## SCOPO DEL COMPITO:
Trasforma in un elenco puntato il paragrafo dell'estratto del documento che inizia con «Bardi è una cittadina», mantenendone i fatti principali.

## ESTRATTO DEL DOCUMENTO:
━━━━━━━━━━

Bardi è una cittadina posta quasi nell’estremo contrafforte sud occidentale della provincia di Parma. Il nome del paese è storicamente collegato alla presenza dei Longobardi anche se la leggenda vuole che derivi da “Barrus”, l’ultimo elefante di Annibale. La struttura originaria dell’omonima fortezza risale all’anno 898, e fu costruita probabilmente per difendere gli abitanti di Bardi dalle incursioni degli Ungari. Nel corso dei secoli il Castello ha subito numerose modifiche, ma fu Umbertino Landi che lo acquistò nel 1257, a trasformare l’antico palazzo nella possente fortezza che vediamo oggi, inserita nel circuito dei Castelli del Ducato di Parma e Piacenza. Sotto la cura dei Landi, il castello viene trasformato da fortezza militare a dimora signorile, mediante la realizzazione di eleganti appartamenti, affreschi, giardini, fontane, una grande biblioteca.

━━━━━━━━━━

## DATI IN ESAME:

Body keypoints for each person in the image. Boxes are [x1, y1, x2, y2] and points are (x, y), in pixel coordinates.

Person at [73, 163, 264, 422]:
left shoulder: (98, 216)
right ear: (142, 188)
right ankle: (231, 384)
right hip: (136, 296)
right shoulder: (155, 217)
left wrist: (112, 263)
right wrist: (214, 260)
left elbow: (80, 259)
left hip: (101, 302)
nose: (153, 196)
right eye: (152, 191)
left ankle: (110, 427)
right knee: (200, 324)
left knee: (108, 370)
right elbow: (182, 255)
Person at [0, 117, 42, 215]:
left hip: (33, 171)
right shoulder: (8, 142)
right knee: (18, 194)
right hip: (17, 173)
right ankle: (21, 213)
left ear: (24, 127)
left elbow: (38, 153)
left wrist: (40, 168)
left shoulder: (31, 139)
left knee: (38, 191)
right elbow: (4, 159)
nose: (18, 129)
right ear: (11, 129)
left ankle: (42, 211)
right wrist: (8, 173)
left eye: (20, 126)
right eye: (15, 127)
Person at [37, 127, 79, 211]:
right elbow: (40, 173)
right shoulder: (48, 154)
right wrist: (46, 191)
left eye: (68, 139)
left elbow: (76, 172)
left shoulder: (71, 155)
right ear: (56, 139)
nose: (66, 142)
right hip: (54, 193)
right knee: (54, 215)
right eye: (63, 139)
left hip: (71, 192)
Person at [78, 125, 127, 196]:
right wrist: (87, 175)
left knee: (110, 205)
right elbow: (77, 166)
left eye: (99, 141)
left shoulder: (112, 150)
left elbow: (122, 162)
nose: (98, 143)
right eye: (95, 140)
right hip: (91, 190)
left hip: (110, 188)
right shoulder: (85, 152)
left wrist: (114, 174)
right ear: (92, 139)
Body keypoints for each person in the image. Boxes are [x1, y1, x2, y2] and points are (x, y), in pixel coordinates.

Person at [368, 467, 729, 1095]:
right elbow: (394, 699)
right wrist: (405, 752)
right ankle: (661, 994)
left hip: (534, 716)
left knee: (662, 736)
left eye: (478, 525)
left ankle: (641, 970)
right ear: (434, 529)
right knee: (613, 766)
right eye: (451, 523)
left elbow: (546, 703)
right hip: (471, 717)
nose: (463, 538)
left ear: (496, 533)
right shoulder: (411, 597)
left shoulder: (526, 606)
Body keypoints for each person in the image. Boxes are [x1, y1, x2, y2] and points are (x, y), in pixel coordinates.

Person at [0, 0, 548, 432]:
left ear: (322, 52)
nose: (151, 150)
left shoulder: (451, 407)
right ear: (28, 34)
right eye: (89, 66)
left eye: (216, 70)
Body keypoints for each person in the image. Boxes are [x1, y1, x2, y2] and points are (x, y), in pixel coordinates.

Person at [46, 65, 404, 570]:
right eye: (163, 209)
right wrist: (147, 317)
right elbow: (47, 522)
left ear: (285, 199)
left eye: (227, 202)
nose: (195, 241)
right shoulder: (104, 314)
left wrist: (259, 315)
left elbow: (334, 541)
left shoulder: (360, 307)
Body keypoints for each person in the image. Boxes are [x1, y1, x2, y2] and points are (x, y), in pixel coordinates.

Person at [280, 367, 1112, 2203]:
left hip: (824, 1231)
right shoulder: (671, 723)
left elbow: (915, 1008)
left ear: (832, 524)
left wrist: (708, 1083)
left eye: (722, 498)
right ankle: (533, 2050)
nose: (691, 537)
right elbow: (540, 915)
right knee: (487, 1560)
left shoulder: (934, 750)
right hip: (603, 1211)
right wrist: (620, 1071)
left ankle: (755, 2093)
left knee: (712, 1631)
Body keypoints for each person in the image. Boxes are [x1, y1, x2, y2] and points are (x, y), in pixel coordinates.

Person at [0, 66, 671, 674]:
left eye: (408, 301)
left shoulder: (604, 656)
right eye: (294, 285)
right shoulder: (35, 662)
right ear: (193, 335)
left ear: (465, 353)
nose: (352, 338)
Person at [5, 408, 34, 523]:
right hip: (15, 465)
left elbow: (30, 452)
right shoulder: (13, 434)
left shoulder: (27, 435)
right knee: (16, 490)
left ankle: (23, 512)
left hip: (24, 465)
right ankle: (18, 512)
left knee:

━━━━━━━━━━

## RISULTATO ATTESO:
- Bardi si trova quasi nell'estremo contrafforte sud-occidentale della provincia di Parma.
- Il nome è storicamente collegato ai Longobardi. Secondo la leggenda deriverebbe invece da "Barrus", l'ultimo elefante di Annibale.
- La struttura originaria della fortezza risale all'898. Fu costruita probabilmente per difendere gli abitanti dalle incursioni degli Ungari.
- Nel corso dei secoli il castello ha subito numerose modifiche.
- Umbertino Landi lo acquistò nel 1257 e trasformò l'antico palazzo nella possente fortezza attuale, oggi inserita nel circuito dei Castelli del Ducato di Parma e Piacenza.
- Sotto i Landi passò da fortezza militare a dimora signorile, con eleganti appartamenti, affreschi, giardini, fontane e una grande biblioteca.